Un cargo répond d'ailleurs à notre demande de météo. Tendance à l'accalmie dans la nuit, et rotation du vent au sud ouest demain: si cela se confirme, c'est parfait: cela nous permettra de revenir sur la route.

A 14h, le moteur s'arrête! Nous le redémarrons à plusieurs reprises mais il recale aussitôt... Décidément, le sort s'acharne sur nous: plus de radio BLU, plus de météo, un gréement qui ne demande qu'à s'effondrer, plus de génois, le vent qui refuse et maintenant plus de moteur!!!

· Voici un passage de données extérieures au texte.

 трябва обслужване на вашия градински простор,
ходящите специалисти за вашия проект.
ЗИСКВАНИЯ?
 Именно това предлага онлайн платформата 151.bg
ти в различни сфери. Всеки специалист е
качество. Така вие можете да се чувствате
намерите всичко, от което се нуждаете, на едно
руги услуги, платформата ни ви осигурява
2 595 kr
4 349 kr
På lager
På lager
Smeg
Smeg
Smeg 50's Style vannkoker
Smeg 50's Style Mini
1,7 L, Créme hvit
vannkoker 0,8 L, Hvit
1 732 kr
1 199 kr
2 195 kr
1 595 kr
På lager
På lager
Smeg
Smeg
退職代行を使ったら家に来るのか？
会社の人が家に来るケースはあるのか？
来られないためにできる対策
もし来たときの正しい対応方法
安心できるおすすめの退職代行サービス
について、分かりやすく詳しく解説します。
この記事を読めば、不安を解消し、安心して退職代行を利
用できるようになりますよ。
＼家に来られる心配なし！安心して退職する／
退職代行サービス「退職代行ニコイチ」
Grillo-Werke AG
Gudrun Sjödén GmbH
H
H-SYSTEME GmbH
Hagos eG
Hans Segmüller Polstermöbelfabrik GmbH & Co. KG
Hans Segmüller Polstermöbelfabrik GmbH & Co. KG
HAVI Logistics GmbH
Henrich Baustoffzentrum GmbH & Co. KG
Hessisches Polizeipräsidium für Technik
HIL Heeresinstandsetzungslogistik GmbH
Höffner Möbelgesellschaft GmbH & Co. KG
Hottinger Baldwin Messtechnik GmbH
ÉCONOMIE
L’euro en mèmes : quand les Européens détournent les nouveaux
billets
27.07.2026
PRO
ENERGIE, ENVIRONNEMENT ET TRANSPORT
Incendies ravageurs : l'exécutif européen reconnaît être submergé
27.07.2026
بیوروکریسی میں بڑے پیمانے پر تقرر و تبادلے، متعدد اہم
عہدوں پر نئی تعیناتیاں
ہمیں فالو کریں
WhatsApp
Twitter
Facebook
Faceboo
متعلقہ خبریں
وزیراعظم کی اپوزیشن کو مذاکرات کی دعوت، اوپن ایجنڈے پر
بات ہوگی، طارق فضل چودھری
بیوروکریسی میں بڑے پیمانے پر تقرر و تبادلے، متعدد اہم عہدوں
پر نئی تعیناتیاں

Bon allez on se calme, on essaie de régler le problème: le moteur démarre, mais ne tient pas? Probablement de l'air ou une saleté dans le circuit. Malgré le roulis du bateau, nous passons 3h à faire de la mécanique dans les vapeurs de diesel: démontage / nettoyage du pré-filtre, remplacement du filtre, purge du circuit d'alimentation... rien à faire, le moteur ne veut rien savoir!...

Tant pis, nous sommes fatigués, et peut-être pas assez lucides pour réparer la panne maintenant. Pour le moment pas besoin de moteur. Nous y repenserons après une "bonne nuit" de sommeil (on peut rêver!).

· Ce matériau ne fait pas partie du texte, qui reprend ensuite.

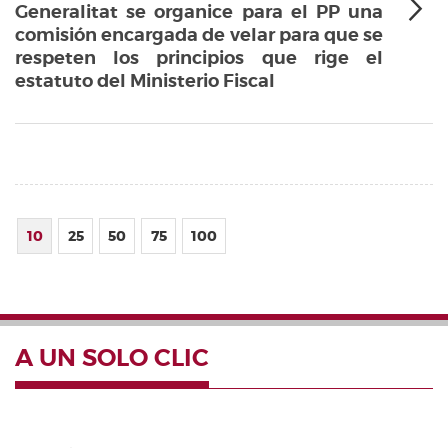
Generalitat se organice para el PP una
comisión encargada de velar para que se
respeten los principios que rige el
estatuto del Ministerio Fiscal
10
25
50
75
100
A UN SOLO CLIC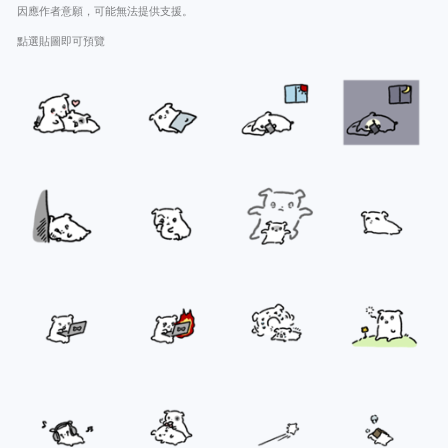
因應作者意願，可能無法提供支援。
點選貼圖即可預覽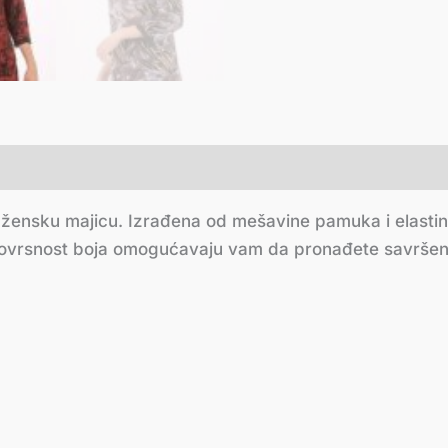
 žensku majicu. Izrađena od mešavine pamuka i elastin
ovrsnost boja omogućavaju vam da pronađete savršenu 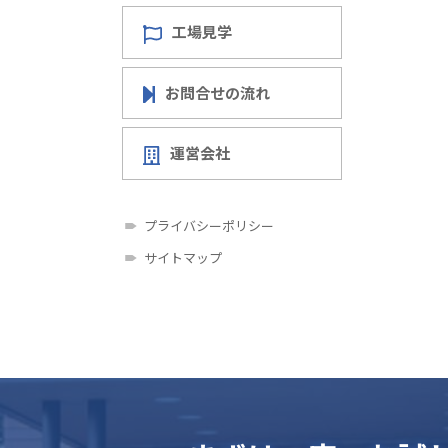
工場見学
お問合せの流れ
運営会社
プライバシーポリシー
サイトマップ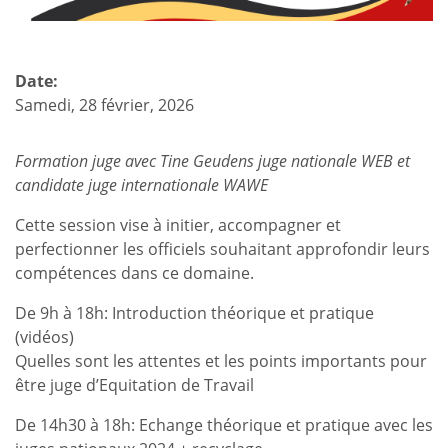
Date:
Samedi, 28 février, 2026
Formation juge avec Tine Geudens juge nationale WEB et
candidate juge internationale WAWE
Cette session vise à initier, accompagner et
perfectionner les officiels souhaitant approfondir leurs
compétences dans ce domaine.
De 9h à 18h: Introduction théorique et pratique
(vidéos)
Quelles sont les attentes et les points importants pour
être juge d’Equitation de Travail
De 14h30 à 18h: Echange théorique et pratique avec les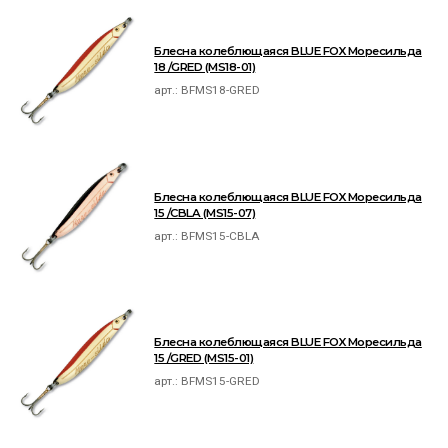
Блесна колеблющаяся BLUE FOX Моресильда
18 /GRED (MS18-01)
арт.:
BFMS18-GRED
Блесна колеблющаяся BLUE FOX Моресильда
15 /CBLA (MS15-07)
арт.:
BFMS15-CBLA
Блесна колеблющаяся BLUE FOX Моресильда
15 /GRED (MS15-01)
арт.:
BFMS15-GRED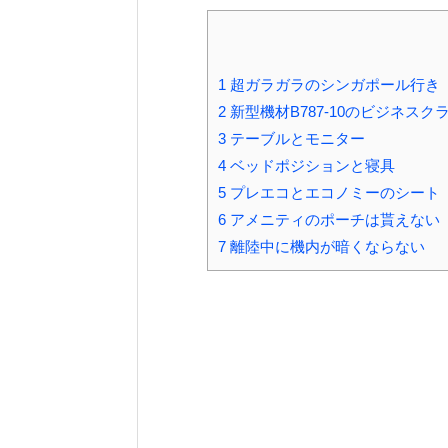
1
超ガラガラのシンガポール行き
2
新型機材B787-10のビジネスク
3
テーブルとモニター
4
ベッドポジションと寝具
5
プレエコとエコノミーのシート
6
アメニティのポーチは貰えない
7
離陸中に機内が暗くならない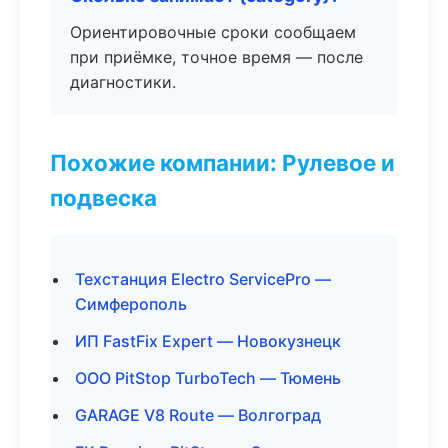
Ориентировочные сроки сообщаем
при приёмке, точное время — после
диагностики.
Похожие компании: Рулевое и
подвеска
Техстанция Electro ServicePro —
Симферополь
ИП FastFix Expert — Новокузнецк
ООО PitStop TurboTech — Тюмень
GARAGE V8 Route — Волгоград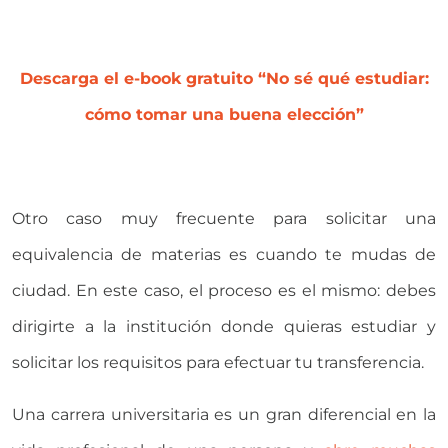
Descarga el e-book gratuito “No sé qué estudiar:
cómo tomar una buena elección”
Otro caso muy frecuente para solicitar una
equivalencia de materias es cuando te mudas de
ciudad. En este caso, el proceso es el mismo: debes
dirigirte a la institución donde quieras estudiar y
solicitar los requisitos para efectuar tu transferencia.
Una carrera universitaria es un gran diferencial en la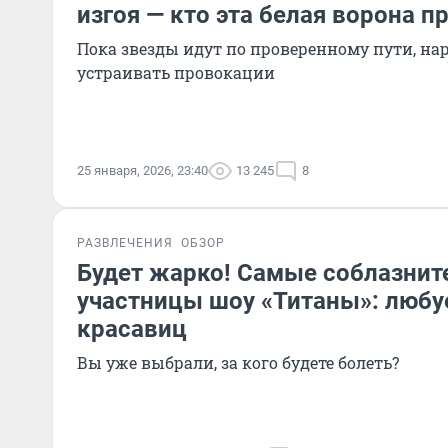
изгоя — кто эта белая ворона п
Пока звезды идут по проверенному пути, на
устраивать провокации
25 января, 2026, 23:40
13 245
8
РАЗВЛЕЧЕНИЯ
ОБЗОР
Будет жарко! Самые соблазни
участницы шоу «Титаны»: любу
красавиц
Вы уже выбрали, за кого будете болеть?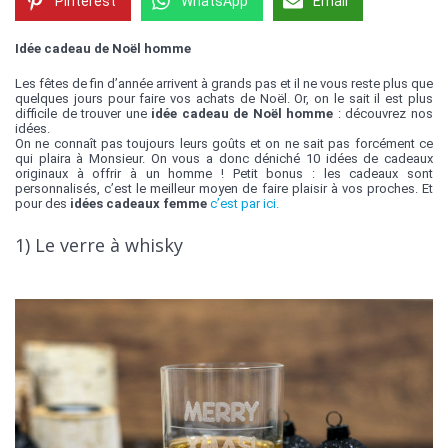
Pinterest
WhatsApp
Email
Idée cadeau de Noël homme
Les fêtes de fin d’année arrivent à grands pas et il ne vous reste plus que
quelques jours pour faire vos achats de Noël. Or, on le sait il est plus
difficile de trouver une
idée cadeau de Noël homme
: découvrez nos
idées.
On ne connaît pas toujours leurs goûts et on ne sait pas forcément ce
qui plaira à Monsieur. On vous a donc déniché 10 idées de cadeaux
originaux à offrir à un homme ! Petit bonus : les cadeaux sont
personnalisés, c’est le meilleur moyen de faire plaisir à vos proches. Et
pour des
idées cadeaux femme
c’est par ici.
1) Le verre à whisky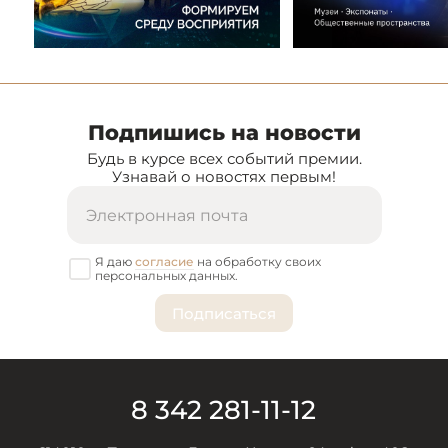
Подпишись на новости
Будь в курсе всех событий премии.
Узнавай о новостях первым!
Я даю
согласие
на обработку своих
персональных данных.
8 342 281-11-12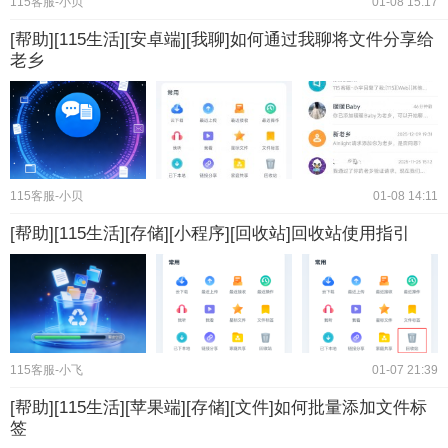
115客服-小贝
01-08 15:17
[帮助][115生活][安卓端][我聊]如何通过我聊将文件分享给
老乡
115客服-小贝
01-08 14:11
[帮助][115生活][存储][小程序][回收站]回收站使用指引
115客服-小飞
01-07 21:39
[帮助][115生活][苹果端][存储][文件]如何批量添加文件标
签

A 17h, nous croisons un cargo qui nous confirme que le vent devrait tourner au sud-ouest, donc nous permettre de reprendre le cap sur Horta. Nous avons parcouru 153M ces dernières 24H, et 1670 depuis le départ. Reste 190M pour Horta, désormais impossible à atteindre d'ici le lendemain soir ;-(

La nuit arrive avec 30-35N de vent...et puis l'anémomètre décide de se coincer lui aussi... plus d'info sur la force du vent. Bon, tant pis!


J14 - Lundi 9 juin - Arrivés à Vila Das Lajes (Flores) - YeeeESSS!

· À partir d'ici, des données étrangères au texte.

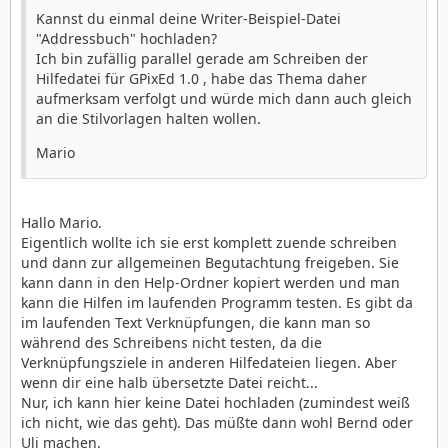
Kannst du einmal deine Writer-Beispiel-Datei
"Addressbuch" hochladen?
Ich bin zufällig parallel gerade am Schreiben der
Hilfedatei für GPixEd 1.0 , habe das Thema daher
aufmerksam verfolgt und würde mich dann auch gleich
an die Stilvorlagen halten wollen.
Mario
Hallo Mario.
Eigentlich wollte ich sie erst komplett zuende schreiben
und dann zur allgemeinen Begutachtung freigeben. Sie
kann dann in den Help-Ordner kopiert werden und man
kann die Hilfen im laufenden Programm testen. Es gibt da
im laufenden Text Verknüpfungen, die kann man so
während des Schreibens nicht testen, da die
Verknüpfungsziele in anderen Hilfedateien liegen. Aber
wenn dir eine halb übersetzte Datei reicht...
Nur, ich kann hier keine Datei hochladen (zumindest weiß
ich nicht, wie das geht). Das müßte dann wohl Bernd oder
Uli machen.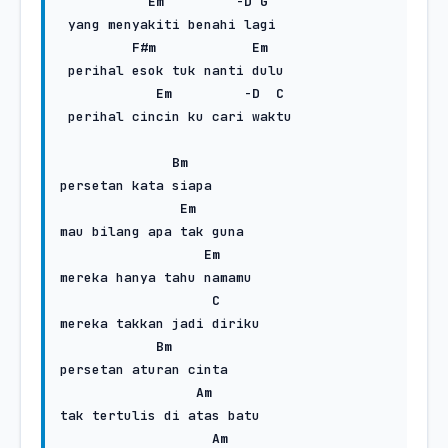
Em
         -
D
G
 yang menyakiti benahi lagi

F#m
Em
 perihal esok tuk nanti dulu

Em
         -
D
C
 perihal cincin ku cari waktu

Bm
persetan kata siapa

Em
mau bilang apa tak guna

Em
mereka hanya tahu namamu

C
mereka takkan jadi diriku

Bm
persetan aturan cinta

Am
tak tertulis di atas batu

Am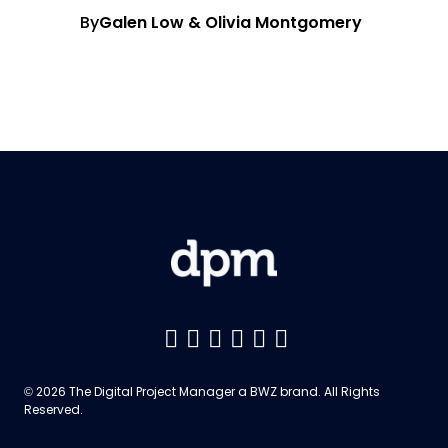
By
Galen Low & Olivia Montgomery
Like us on Facebook
Follow us on Twitter
Follow us on YouTu
Add us on LinkedI
Follow us on Pin
Follow us on 
Opens new window
© 2026 The Digital Project Manager a
BWZ
brand. All Rights
Reserved.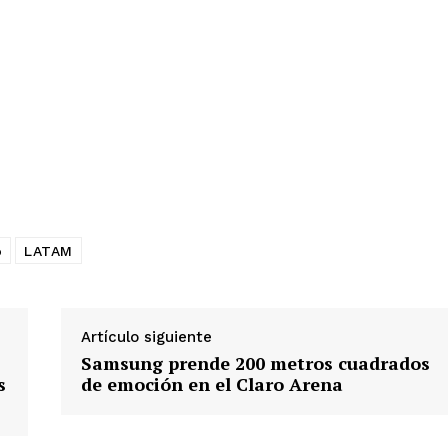
o
LATAM
Artículo siguiente
Samsung prende 200 metros cuadrados
s
de emoción en el Claro Arena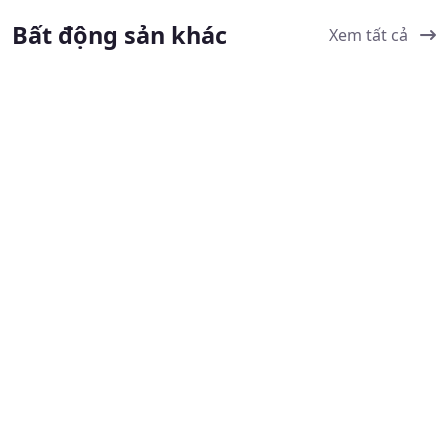
Bất động sản khác
Xem tất cả
NHÀ ĐẤT BÁN , NHÀ MẶT PHỐ , NHÀ
NHÀ ĐẤT BÁN
RIÊNG
Kho xưởng +
Bán đường xe tải
400m2 thổ cư mặt
vào 20x60m phước
tiền QL57B chỉ
3,90
-
687
trung xã Phước Mỹ
1,64
-
1200
5,7tr/m2, DT 687m2
Tỷ
m²
Trung 1.65 tỷ
SHR
Tỷ
m²
An Hóa, An Hòa, Châu
ĐT882, Tân Phú Tây,
Thành, Bến Tre, Việt
Mỏ Cày Nam, Bến Tre,
Nam
Việt Nam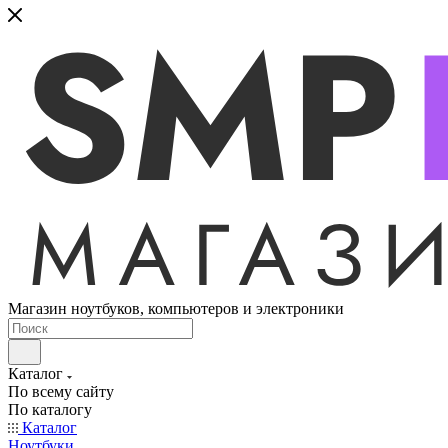
Магазин ноутбуков, компьютеров и электроники
Каталог
По всему сайту
По каталогу
Каталог
Ноутбуки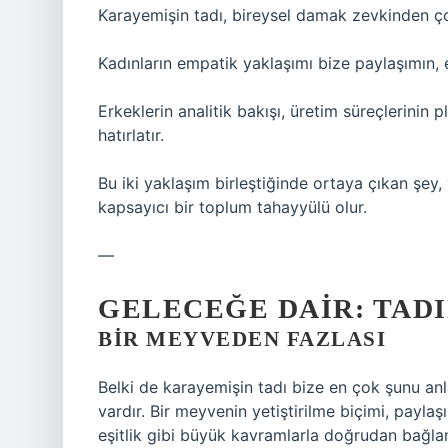
Karayemişin tadı, bireysel damak zevkinden ço
Kadınların empatik yaklaşımı bize paylaşımın, 
Erkeklerin analitik bakışı, üretim süreçlerinin p
hatırlatır.
Bu iki yaklaşım birleştiğinde ortaya çıkan şey,
kapsayıcı bir toplum tahayyülü olur.
—
GELECEĞE DAIR: TAD
BIR MEYVEDEN FAZLASI
Belki de karayemişin tadı bize en çok şunu anl
vardır. Bir meyvenin yetiştirilme biçimi, paylaşıl
eşitlik gibi büyük kavramlarla doğrudan bağlant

Le vent reste à force 7 toute la nuit. Et refuse de tourner! Nous décidons de changer d''île d'arrivée: nous irons sur Flores, "l'île la plus occidentale d'Europe" (les Açores sont portugaises). de toute façon, nous n'avons pas le choix, nous pouvons même nous estimer heureux d'avoir Flores sur la route, sans quoi nous aurions pu naviguer encore longtemps avant de trouver de la terre!

Une lumière un peu en avant dans la nuit: c'est le voilier français Emma, qui va aussi sur les Açores. Lui aussi est en panne de moteur et envisage une arrivée au mouillage à la voile. Nous ne nous sentons pas aussi à l'aise et prévoyons plutôt un appel radio pour demander de l'assistance à l'arrivée. Un bateau pilote devrait pouvoir nous accueillir, d'après notre vieux guide.


A 4h30 locales, nous appelons. C'est Florence, au mouillage sur son voilier Balaou, qui nous répond (désolés de t'avoir réveillée!). Non, il n'y a plus de capitainerie ni de pilote dans ce petit port depuis bien longtemps. Il ne s'agit que d'un mouillage; il y a bien un quai, mais réservé aux cargos et aux pêcheurs.

Mais sans moteur, nous préférons ne pas mouiller, car si l'ancre dérapait, nous ne pourrions rien faire. Florence nous rassure, nous pouvons nous installer sur un quai, il n'y a que très rarement des cargos.



Nous nous mettons à la cape au large du petit port de Vila Das Lajes, en attendant que l'organisation se mette en place.

Emma entre dans la baie et mouille sans assistance. Vient notre tour. Mais nous avons trop dérivé pendant la mise à la cape, et il nous faut revenir au près serré. Mais sous trinquette seule, poussés par le vent et le courant, nous nous approchons dangereusement des récifs. Virement de bord pour s'éloigner, puis nouvelle tentative: cette fois c'est la bonne. Nous rentrons dans la baie, affalons la trinquette, envoyons des bouts aux annexes venues nous aider. Elles nous amènent le long du quai où nous nous amarrons... Ouf! Merci à Flo et Béru de Balaou, à Daniel de Jac Daniel, et aux autres venus aussi à la rescousse. Et encore désolé pour ce réveil matinal!

5h du matin heures locales (=UTC): après 13,5 jours de nav et quelques vilains ennuis, nous voilà arrivés sains et saufs! La pression peut retomber!

Il nous tarde une bonne nuit de sommeil, avant de nous occuper de réparer le moteur, l'étai et la BLU, nettoyer et ranger le bateau qui en a bien besoin, laver le linge qui commence à moisir, mettre en ligne le carnet... bref, la routine!

Après, si le temps le permet, nous prendrons peut-être le temps d'aller faire un tour dans cette île réputée magnifique par beau temps... Mais pour l'instant, nous sommes toujours en pleine dépression (atmosphérique!!, nous ça va!!!), et pour quelques jours encore!